**Instructions to follow:** The records below are to be quoted in full; please keep every word exact.

+++ Records for this task

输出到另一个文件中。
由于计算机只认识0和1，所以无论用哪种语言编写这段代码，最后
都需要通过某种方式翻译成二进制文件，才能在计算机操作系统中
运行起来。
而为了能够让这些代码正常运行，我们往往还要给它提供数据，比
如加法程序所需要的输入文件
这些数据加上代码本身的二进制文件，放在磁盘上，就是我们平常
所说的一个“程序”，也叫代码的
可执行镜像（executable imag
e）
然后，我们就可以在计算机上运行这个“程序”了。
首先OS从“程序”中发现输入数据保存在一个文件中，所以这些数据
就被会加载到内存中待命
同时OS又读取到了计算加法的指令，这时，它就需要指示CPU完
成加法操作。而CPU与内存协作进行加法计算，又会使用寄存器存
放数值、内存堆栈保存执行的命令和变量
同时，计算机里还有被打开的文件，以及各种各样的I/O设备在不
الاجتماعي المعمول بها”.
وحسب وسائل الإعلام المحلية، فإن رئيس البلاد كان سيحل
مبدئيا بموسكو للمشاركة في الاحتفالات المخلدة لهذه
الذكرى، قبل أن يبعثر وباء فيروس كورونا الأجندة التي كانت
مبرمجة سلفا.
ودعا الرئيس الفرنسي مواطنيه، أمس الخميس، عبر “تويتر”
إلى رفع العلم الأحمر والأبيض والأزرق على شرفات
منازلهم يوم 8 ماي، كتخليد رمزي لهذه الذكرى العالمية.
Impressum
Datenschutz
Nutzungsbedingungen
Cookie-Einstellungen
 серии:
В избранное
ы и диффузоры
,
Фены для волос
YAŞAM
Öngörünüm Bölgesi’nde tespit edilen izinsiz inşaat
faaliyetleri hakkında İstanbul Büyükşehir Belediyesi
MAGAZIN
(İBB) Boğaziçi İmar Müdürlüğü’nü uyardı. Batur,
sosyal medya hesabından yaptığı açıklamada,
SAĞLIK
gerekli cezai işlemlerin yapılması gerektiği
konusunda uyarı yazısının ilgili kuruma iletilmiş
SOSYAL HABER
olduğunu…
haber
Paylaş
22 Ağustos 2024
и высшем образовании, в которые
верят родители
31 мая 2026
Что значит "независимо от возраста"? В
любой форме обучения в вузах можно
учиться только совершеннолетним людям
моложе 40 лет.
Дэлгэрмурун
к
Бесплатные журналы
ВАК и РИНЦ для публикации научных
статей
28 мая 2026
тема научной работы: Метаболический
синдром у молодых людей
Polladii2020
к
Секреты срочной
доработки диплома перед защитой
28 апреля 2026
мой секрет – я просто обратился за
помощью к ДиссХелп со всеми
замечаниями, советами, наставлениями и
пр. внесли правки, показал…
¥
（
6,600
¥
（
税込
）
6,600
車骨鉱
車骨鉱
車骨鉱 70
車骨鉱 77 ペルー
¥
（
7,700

++++++

**Response:**
输出到另一个文件中。
由于计算机只认识0和1，所以无论用哪种语言编写这段代码，最后
都需要通过某种方式翻译成二进制文件，才能在计算机操作系统中
运行起来。
而为了能够让这些代码正常运行，我们往往还要给它提供数据，比
如加法程序所需要的输入文件
这些数据加上代码本身的二进制文件，放在磁盘上，就是我们平常
所说的一个“程序”，也叫代码的
可执行镜像（executable imag
e）
然后，我们就可以在计算机上运行这个“程序”了。
首先OS从“程序”中发现输入数据保存在一个文件中，所以这些数据
就被会加载到内存中待命
同时OS又读取到了计算加法的指令，这时，它就需要指示CPU完
成加法操作。而CPU与内存协作进行加法计算，又会使用寄存器存
放数值、内存堆栈保存执行的命令和变量
同时，计算机里还有被打开的文件，以及各种各样的I/O设备在不
الاجتماعي المعمول بها”.
وحسب وسائل الإعلام المحلية، فإن رئيس البلاد كان سيحل
مبدئيا بموسكو للمشاركة في الاحتفالات المخلدة لهذه
الذكرى، قبل أن يبعثر وباء فيروس كورونا الأجندة التي كانت
مبرمجة سلفا.
ودعا الرئيس الفرنسي مواطنيه، أمس الخميس، عبر “تويتر”
إلى رفع العلم الأحمر والأبيض والأزرق على شرفات
منازلهم يوم 8 ماي، كتخليد رمزي لهذه الذكرى العالمية.
Impressum
Datenschutz
Nutzungsbedingungen
Cookie-Einstellungen
 серии:
В избранное
ы и диффузоры
,
Фены для волос
YAŞAM
Öngörünüm Bölgesi’nde tespit edilen izinsiz inşaat
faaliyetleri hakkında İstanbul Büyükşehir Belediyesi
MAGAZIN
(İBB) Boğaziçi İmar Müdürlüğü’nü uyardı. Batur,
sosyal medya hesabından yaptığı açıklamada,
SAĞLIK
gerekli cezai işlemlerin yapılması gerektiği
konusunda uyarı yazısının ilgili kuruma iletilmiş
SOSYAL HABER
olduğunu…
haber
Paylaş
22 Ağustos 2024
и высшем образовании, в которые
верят родители
31 мая 2026
Что значит "независимо от возраста"? В
любой форме обучения в вузах можно
учиться только совершеннолетним людям
моложе 40 лет.
Дэлгэрмурун
к
Бесплатные журналы
ВАК и РИНЦ для публикации научных
статей
28 мая 2026
тема научной работы: Метаболический
синдром у молодых людей
Polladii2020
к
Секреты срочной
доработки диплома перед защитой
28 апреля 2026
мой секрет – я просто обратился за
помощью к ДиссХелп со всеми
замечаниями, советами, наставлениями и
пр. внесли правки, показал…
¥
（
6,600
¥
（
税込
）
6,600
車骨鉱
車骨鉱
車骨鉱 70
車骨鉱 77 ペルー
¥
（
7,700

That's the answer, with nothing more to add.